- _TASK DIRECTIONS_
Without the pictures, give every record again exactly.

[PROVIDED INFORMATION]

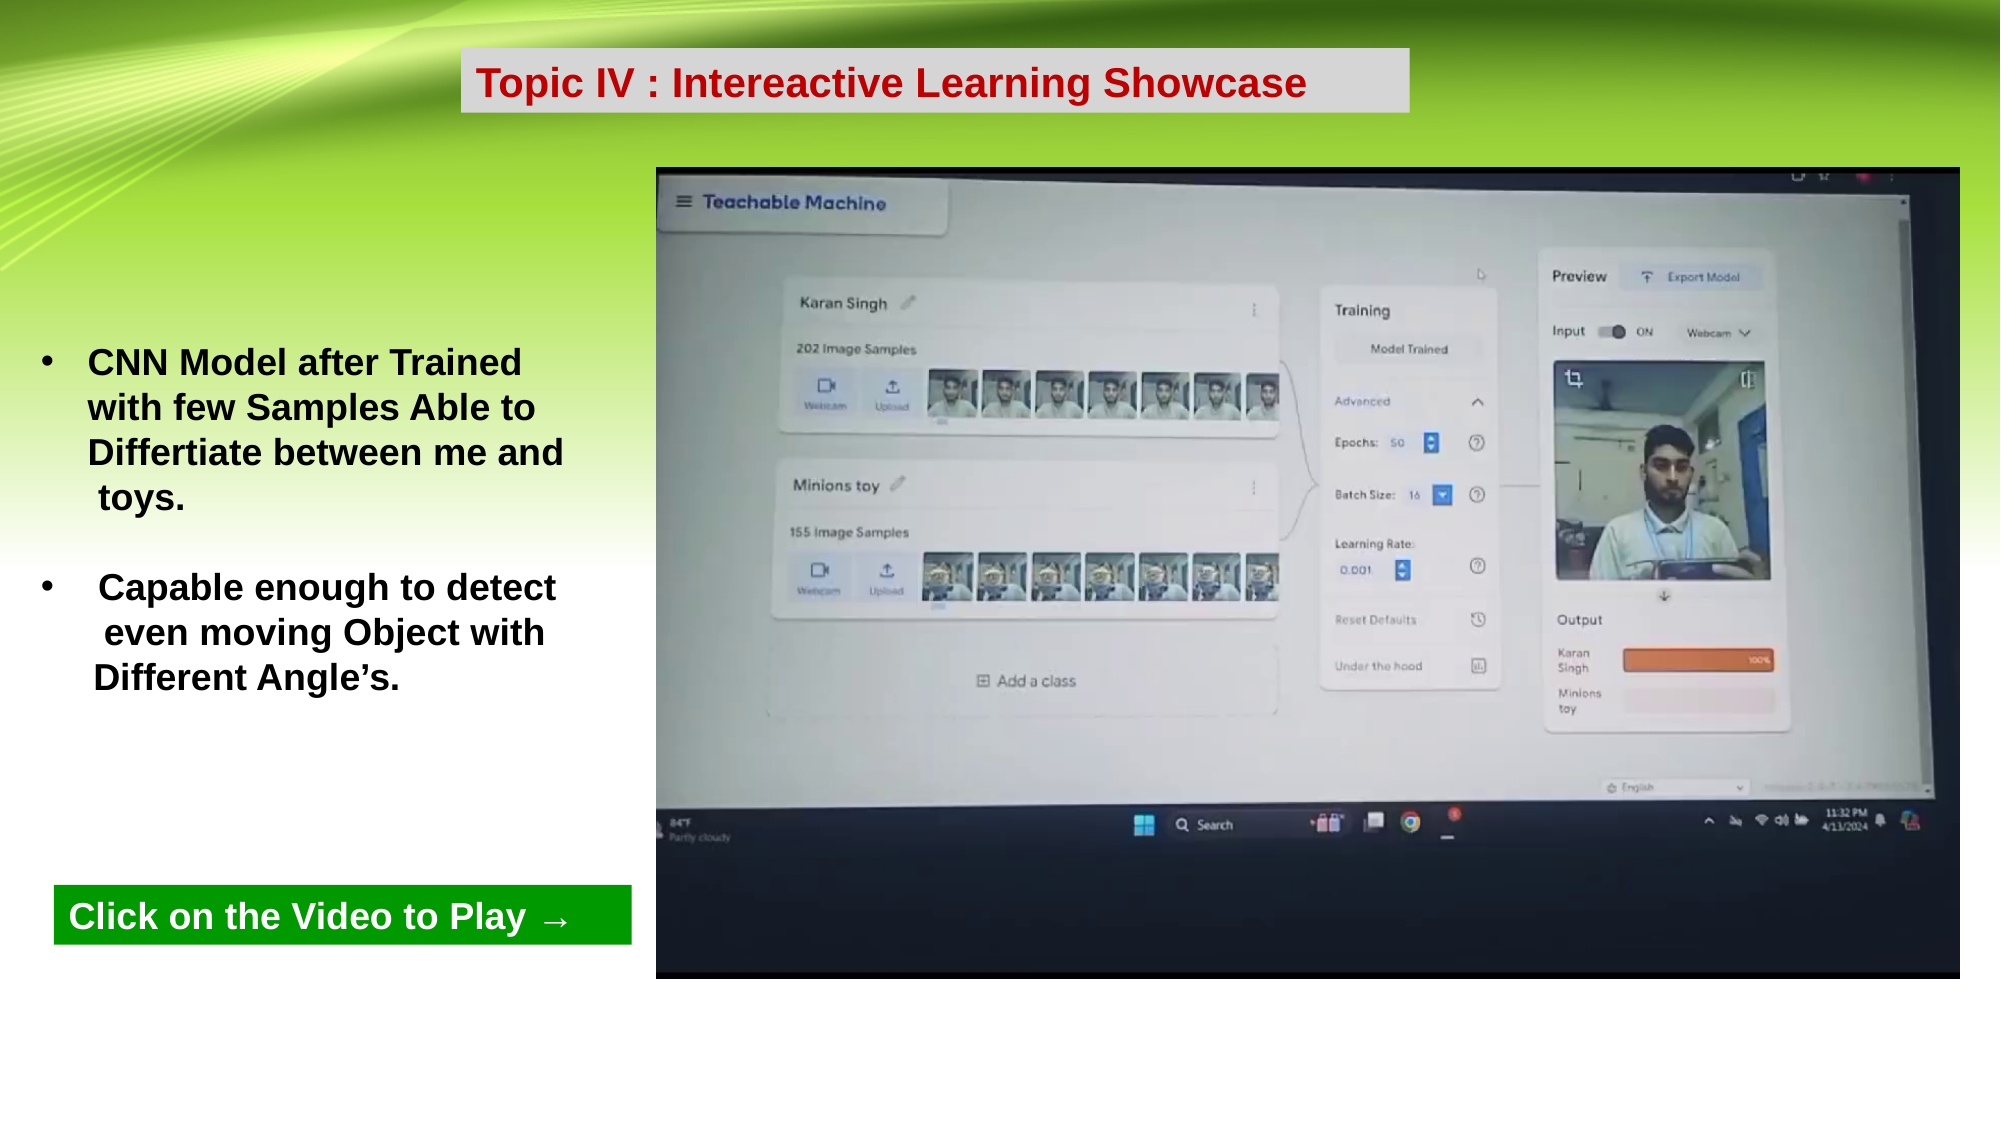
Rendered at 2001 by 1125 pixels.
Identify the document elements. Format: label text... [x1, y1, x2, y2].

text_box Click on the Video to Play → [53, 884, 632, 945]
picture [0, 0, 2000, 1125]
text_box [655, 166, 1961, 980]
text_box Topic IV : Intereactive Learning Showcase [461, 48, 1410, 113]
text_box CNN Model after Trained with few Samples Able to Differtiate between me and toys. Capable enough to detect even moving Object with Different Angle’s. [26, 330, 582, 885]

[/PROVIDED INFORMATION]

- _TASK RESPONSE_
Rendered at 2001 by 1125 pixels.
Identify the document elements. Format: label text... [x1, y1, x2, y2].

text_box Click on the Video to Play → [53, 884, 632, 945]
picture [0, 0, 2000, 1125]
text_box [655, 166, 1961, 980]
text_box Topic IV : Intereactive Learning Showcase [461, 48, 1410, 113]
text_box CNN Model after Trained with few Samples Able to Differtiate between me and toys. Capable enough to detect even moving Object with Different Angle’s. [26, 330, 582, 885]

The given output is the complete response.